Whattt!! Bacteria May Be Useful For Hygiene - This Study Prove
Really shocking that bacteria might be useful for hygiene. I did not believe it but this study proved me wrong.
|Whattt!! Bacteria May Be Useful For Hygiene - This Study Prove|
You've got to wash your hands.
You've got to pay attention to your hygiene. Why?
Because if you don't then you'll get the dreaded germs and all kinds of terrible things will happen.
Well it turns out, oddly enough, that new research is indicating that in those countries who pay less attention to hygiene— where their lifestyle is not as sanitary than ours is in Western cultures—these countries may have less risk for some really important diseases including Alzheimer's disease.
Let's take a look at a new study.
This is a report that came to us from evolution medicine and public health, August of 2013, And it's a study that looks at the what is called the microbial environment and age adjusted disease burden.

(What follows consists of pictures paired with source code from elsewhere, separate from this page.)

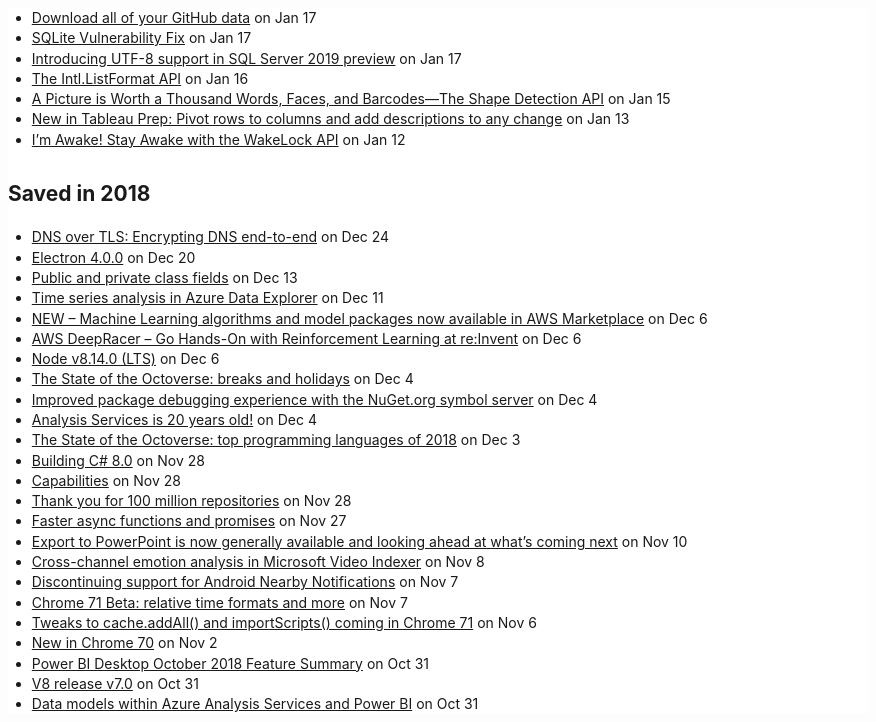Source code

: * [Download all of your GitHub data](https://blog.github.com/2018-12-19-download-your-data/) on Jan 17
* [SQLite Vulnerability Fix](https://electronjs.org/blog/magellan-fix) on Jan 17
* [Introducing UTF-8 support in SQL Server 2019 preview](https://cloudblogs.microsoft.com/sqlserver/2018/12/18/introducing-utf-8-support-in-sql-server-2019-preview/) on Jan 17
* [The Intl.ListFormat API](https://developers.google.com/web/updates/2018/12/intl-listformat?utm_source=feed&utm_medium=feed&utm_campaign=updates_feed) on Jan 16
* [A Picture is Worth a Thousand Words, Faces, and Barcodes—The Shape Detection API](https://developers.google.com/web/updates/2019/01/shape-detection?utm_source=feed&utm_medium=feed&utm_campaign=updates_feed) on Jan 15
* [New in Tableau Prep: Pivot rows to columns and add descriptions to any change](http://www.tableau.com/about/blog/2019/1/new-tableau-prep-pivot-rows-columns-and-add-descriptions-any-change-99937) on Jan 13
* [I’m Awake! Stay Awake with the WakeLock API](https://developers.google.com/web/updates/2018/12/wakelock?utm_source=feed&utm_medium=feed&utm_campaign=updates_feed) on Jan 12

## Saved in 2018

* [DNS over TLS: Encrypting DNS end-to-end](https://code.fb.com/security/dns-over-tls/) on Dec 24
* [Electron 4.0.0](https://electronjs.org/blog/electron-4-0) on Dec 20
* [Public and private class fields](https://developers.google.com/web/updates/2018/12/class-fields?utm_source=feed&utm_medium=feed&utm_campaign=updates_feed) on Dec 13
* [Time series analysis in Azure Data Explorer](https://azure.microsoft.com/blog/time-series-analysis-in-azure-data-explorer/) on Dec 11
* [NEW – Machine Learning algorithms and model packages now available in AWS Marketplace](https://aws.amazon.com/blogs/aws/new-machine-learning-algorithms-and-model-packages-now-available-in-aws-marketplace/) on Dec 6
* [AWS DeepRacer – Go Hands-On with Reinforcement Learning at re:Invent](https://aws.amazon.com/blogs/aws/aws-deepracer-go-hands-on-with-reinforcement-learning-at-reinvent/) on Dec 6
* [Node v8.14.0 (LTS)](https://nodejs.org/en/blog/release/v8.14.0) on Dec 6
* [The State of the Octoverse: breaks and holidays](https://blog.github.com/2018-11-20-breaks-and-holidays/) on Dec 4
* [Improved package debugging experience with the NuGet.org symbol server](http://blog.nuget.org/20181116/Improved-debugging-experience-with-the-NuGet-org-symbol-server-and-snupkg.html) on Dec 4
* [Analysis Services is 20 years old!](https://powerbi.microsoft.com/en-us/blog/analysis-services-is-20-years-old/) on Dec 4
* [The State of the Octoverse: top programming languages of 2018](https://blog.github.com/2018-11-15-state-of-the-octoverse-top-programming-languages/) on Dec 3
* [Building C# 8.0](https://blogs.msdn.microsoft.com/dotnet/2018/11/12/building-c-8-0/) on Nov 28
* [Capabilities](https://developers.google.com/web/updates/capabilities?utm_source=feed&utm_medium=feed&utm_campaign=updates_feed) on Nov 28
* [Thank you for 100 million repositories](https://blog.github.com/2018-11-08-100M-repos/) on Nov 28
* [Faster async functions and promises](https://v8.dev/blog/fast-async) on Nov 27
* [Export to PowerPoint is now generally available and looking ahead at what’s coming next](https://powerbi.microsoft.com/en-us/blog/export-to-powerpoint-is-now-generally-available-and-looking-ahead-at-what-s-coming-next/) on Nov 10
* [Cross-channel emotion analysis in Microsoft Video Indexer](https://azure.microsoft.com/blog/cross-channel-emotion-analysis-in-microsoft-video-indexer/) on Nov 8
* [Discontinuing support for Android Nearby Notifications](http://android-developers.googleblog.com/2018/10/discontinuing-support-for-android.html) on Nov 7
* [Chrome 71 Beta: relative time formats and more](https://blog.chromium.org/2018/10/chrome-71-beta-relative-time-formats.html) on Nov 7
* [Tweaks to cache.addAll() and importScripts() coming in Chrome 71](https://developers.google.com/web/updates/2018/10/tweaks-to-addAll-importScripts?utm_source=feed&utm_medium=feed&utm_campaign=updates_feed) on Nov 6
* [New in Chrome 70](https://developers.google.com/web/updates/2018/10/nic70?utm_source=feed&utm_medium=feed&utm_campaign=updates_feed) on Nov 2
* [Power BI Desktop October 2018 Feature Summary](https://powerbi.microsoft.com/en-us/blog/power-bi-desktop-october-2018-feature-summary/) on Oct 31
* [V8 release v7.0](https://v8.dev/blog/v8-release-70) on Oct 31
* [Data models within Azure Analysis Services and Power BI](http://azure.microsoft.com/blog/data-models-within-azure-analysis-services-and-power-bi/) on Oct 31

In other words this is a study that compares a country's hygiene based upon the amount of parasites that people have with risk for Alzheimer's disease.
And in this first section you'll notice that those are countries in whom individuals have higher levels have parasites— less hygiene more parasites in their gut—and so significant changes that we in Western cultures would think would necessarily be bad.
Countries like Sudan, Ethiopia Nigeria, Chad, Angola, Kenya, these are places where there are lots and lots of parasites that infect people.
And you'll notice that the further to the left you go countries like Iceland, the United States, Denmark, Austria, and Germany these are actually the same countries that have the highest degree of hygiene, the least amount of parasites.
What this study is demonstrating is that in those countries that have the highest level of diversity of the microbes living in the gut, they have the best functioning immune systems, the least amount of inflammation, and the least risk for things like Alzheimer's disease.
Now this study only looked at Alzheimer's, but I suspect we're going to learn very soon that this information can in fact be generalized.
We have something called the hygiene hypothesis and what does that mean?
It means that our obsession with cleanliness, you know finding these hand sterilizers at the end cap of every aisle in the grocery store, may in fact be doing more harm than good.
That the bacteria, especially diverse types of bacteria living within the gut of humans, is actually a very good thing.
And what you see here is increasing parasitic stress on the right side of your screen—more parasites— being associated with lower risk for Alzheimer's.
And on the left side of the screen you see those countries where they have less numbers of parasites in the gut having much higher levels of things like Alzheimer's—In this case specifically Alzheimer's.
And what the authors concluded is that "Variation in hygiene may partly explain global patterns in Alzheimer's disease rates.
Microorganism exposure may inversely be related to Alzheimer's disease risk.
These results may help predict Alzheimer's disease burden in developing countries where microbial diversity is rapidly diminishing."
So I want to be, again, clear that this is an interesting study and we often talk about causation and correlation.
In this case we have a correlation between higher levels of parasites and lower risk for Alzheimer's.
Does that mean that parasites are somehow causing a reduced risk?
I obviously can't say that, but I think it nonetheless very important information because it brings to our attention this notion that there may be some very important protective affects in terms of health of having a very diverse got bacterial population that again we don't want to threaten with things like chlorinated water and over usage of antibiotics.